A newly analyzed variant of the Gremlin stealer malware is raising alarms across the threat intelligence community. Researchers at Palo Alto Networks’ Unit 42 have uncovered a significantly evolved version of this credential-theft tool that hides its command-and-control (C2) addresses and data exfiltration paths inside encrypted resource sections of a compiled .NET program — a technique that makes it nearly invisible to traditional static scanning methods.
What Is Gremlin Stealer?
Gremlin stealer first appeared on underground forums, sold as a ready-to-use credential theft tool. It targets web browsers, clipboard contents, and local storage to pull out payment card details, browser cookies, session tokens, cryptocurrency wallet data, and FTP and VPN credentials. Once it gathers this data, the malware bundles everything into a ZIP archive named after the victim’s public IP address and quietly uploads it to an attacker-controlled web panel for download or resale.
The latest builds show a sharp turn toward stealth, layering multiple anti-analysis tricks to frustrate both automated tools and human researchers. Legacy Gremlin samples had no obfuscation at all — function names and class labels were left exposed in plain sight. The new variant represents a fundamental architectural shift toward evasion.
Encrypted Resource Sections: The Key Innovation
The most significant technical change in this variant is where the malware stores its core configuration. Rather than embedding C2 URLs as readable strings in the code, the authors have moved that data into the .NET resource section, scrambled with XOR encoding. The resource block appears as a meaningless wall of raw data to any static analysis tool. When researchers applied a single-byte XOR decryption routine, they recovered the plaintext configuration including hard-coded server addresses and upload paths.
Unit 42 identified a new Gremlin variant pushing stolen data to a freshly deployed server at hxxp[:]194.87.92[.]109. At the time of discovery, no security vendor on VirusTotal had flagged the site as malicious, meaning the infrastructure was running completely under the radar. This technique mirrors tactics used by established malware families like Agent Tesla, GuLoader, LokiBot, and Quasar RAT.
Three Layers of Obfuscation
Beyond hiding C2 data in resources, this variant uses three distinct obfuscation layers to slow down analysis:
- Identifier renaming: Every class, method, and variable has been swapped with a meaningless short label like
a,b,hf, orbb, removing any context that would help a researcher understand what a function does. - String encryption: Rather than writing readable words like “password” or server addresses directly in the code, the malware stores all strings encrypted and decodes them at runtime using an internal function. Analysts searching for keywords like “Telegram” or “wallet.dat” will find nothing.
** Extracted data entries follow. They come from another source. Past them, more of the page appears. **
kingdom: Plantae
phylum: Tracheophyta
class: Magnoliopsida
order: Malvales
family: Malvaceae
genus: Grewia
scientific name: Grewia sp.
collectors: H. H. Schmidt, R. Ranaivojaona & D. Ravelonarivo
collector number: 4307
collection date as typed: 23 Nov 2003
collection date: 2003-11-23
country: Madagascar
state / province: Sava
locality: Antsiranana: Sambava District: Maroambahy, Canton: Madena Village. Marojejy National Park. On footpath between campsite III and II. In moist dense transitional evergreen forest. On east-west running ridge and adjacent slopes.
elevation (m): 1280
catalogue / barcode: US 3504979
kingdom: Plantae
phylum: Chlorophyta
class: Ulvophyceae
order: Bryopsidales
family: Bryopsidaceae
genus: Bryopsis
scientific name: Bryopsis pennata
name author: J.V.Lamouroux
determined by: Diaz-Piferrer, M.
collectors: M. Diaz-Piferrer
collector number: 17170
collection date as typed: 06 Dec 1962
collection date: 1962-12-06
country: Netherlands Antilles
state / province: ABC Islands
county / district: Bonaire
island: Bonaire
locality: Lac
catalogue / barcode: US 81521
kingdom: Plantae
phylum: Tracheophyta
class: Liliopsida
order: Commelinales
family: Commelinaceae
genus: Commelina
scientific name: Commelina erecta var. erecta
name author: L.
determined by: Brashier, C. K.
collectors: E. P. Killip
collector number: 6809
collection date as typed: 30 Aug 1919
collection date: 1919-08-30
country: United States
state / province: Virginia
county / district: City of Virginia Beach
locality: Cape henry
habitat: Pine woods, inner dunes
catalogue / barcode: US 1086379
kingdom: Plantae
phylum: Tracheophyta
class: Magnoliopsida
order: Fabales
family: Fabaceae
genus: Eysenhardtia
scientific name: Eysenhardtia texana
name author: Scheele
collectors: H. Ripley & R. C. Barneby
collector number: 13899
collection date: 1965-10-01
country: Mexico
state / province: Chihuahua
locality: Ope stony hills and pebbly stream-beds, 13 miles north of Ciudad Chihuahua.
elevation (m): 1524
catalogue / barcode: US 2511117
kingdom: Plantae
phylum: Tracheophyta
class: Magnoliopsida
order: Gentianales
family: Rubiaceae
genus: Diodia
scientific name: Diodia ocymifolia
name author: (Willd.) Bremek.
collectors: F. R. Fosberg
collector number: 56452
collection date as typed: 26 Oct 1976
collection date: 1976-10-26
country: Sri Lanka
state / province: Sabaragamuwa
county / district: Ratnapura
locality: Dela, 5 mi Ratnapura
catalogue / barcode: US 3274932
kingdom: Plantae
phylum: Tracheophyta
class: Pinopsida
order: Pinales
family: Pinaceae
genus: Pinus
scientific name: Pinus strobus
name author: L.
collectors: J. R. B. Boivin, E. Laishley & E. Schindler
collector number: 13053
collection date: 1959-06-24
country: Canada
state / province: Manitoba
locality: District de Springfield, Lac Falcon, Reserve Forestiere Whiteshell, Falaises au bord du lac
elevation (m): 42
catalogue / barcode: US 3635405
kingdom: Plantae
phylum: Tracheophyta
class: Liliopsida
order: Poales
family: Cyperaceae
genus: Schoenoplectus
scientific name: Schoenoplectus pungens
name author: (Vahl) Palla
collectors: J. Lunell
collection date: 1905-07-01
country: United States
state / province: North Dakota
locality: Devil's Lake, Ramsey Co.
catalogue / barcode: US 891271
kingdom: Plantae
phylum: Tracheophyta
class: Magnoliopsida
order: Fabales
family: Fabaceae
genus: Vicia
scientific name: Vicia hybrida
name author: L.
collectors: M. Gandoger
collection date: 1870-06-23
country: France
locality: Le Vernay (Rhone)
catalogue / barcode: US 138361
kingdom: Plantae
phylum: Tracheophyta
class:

- Control-flow obfuscation: The decompiled output is flooded with fake branches, pointless loops, and goto jumps that lead nowhere meaningful. Even though the actual logic is often a simple sequence of steps, the surrounding noise makes the code appear extraordinarily complex.
Expanded Capabilities: Discord Tokens and Clipboard Hijacking
The malware has also broadened what it targets in this new variant. Beyond browser credentials and crypto wallets, it now includes a dedicated module to steal Discord tokens, giving attackers access to the victim’s online accounts and community memberships. A clipboard hijacker has also been added, silently swapping any cryptocurrency wallet address a victim copies with one controlled by the attacker, diverting funds in real time.
The current variant also uses a staged loading approach, meaning each function is only decrypted and placed into memory when needed. This forces analysts to use live debugging tools to observe the malware’s actual behavior, since nothing meaningful shows up in a static review.
Key Indicators of Compromise
Organizations and security teams should monitor for the following indicators:
- C2 IP: hxxp[:]194.87.92[.]109/i.php (Gremlin stealer exfiltration server)
- SHA256 (packed sample): 2172dae9a5a695e00e0e4609e7db0207d8566d225f7e815fada246ae995c0f9b
Defensive Recommendations
Organizations are strongly advised to rely on behavioral detection tools rather than signature-based scanning alone, as this malware is specifically engineered to defeat static analysis. Key mitigations include deploying endpoint detection and response (EDR) solutions that monitor runtime behavior, blocking outbound connections to newly registered or unclassified infrastructure, and training users to recognize phishing delivery mechanisms commonly used to deploy stealers. Regular credential rotation and monitoring of dark web markets for leaked organizational data are also recommended.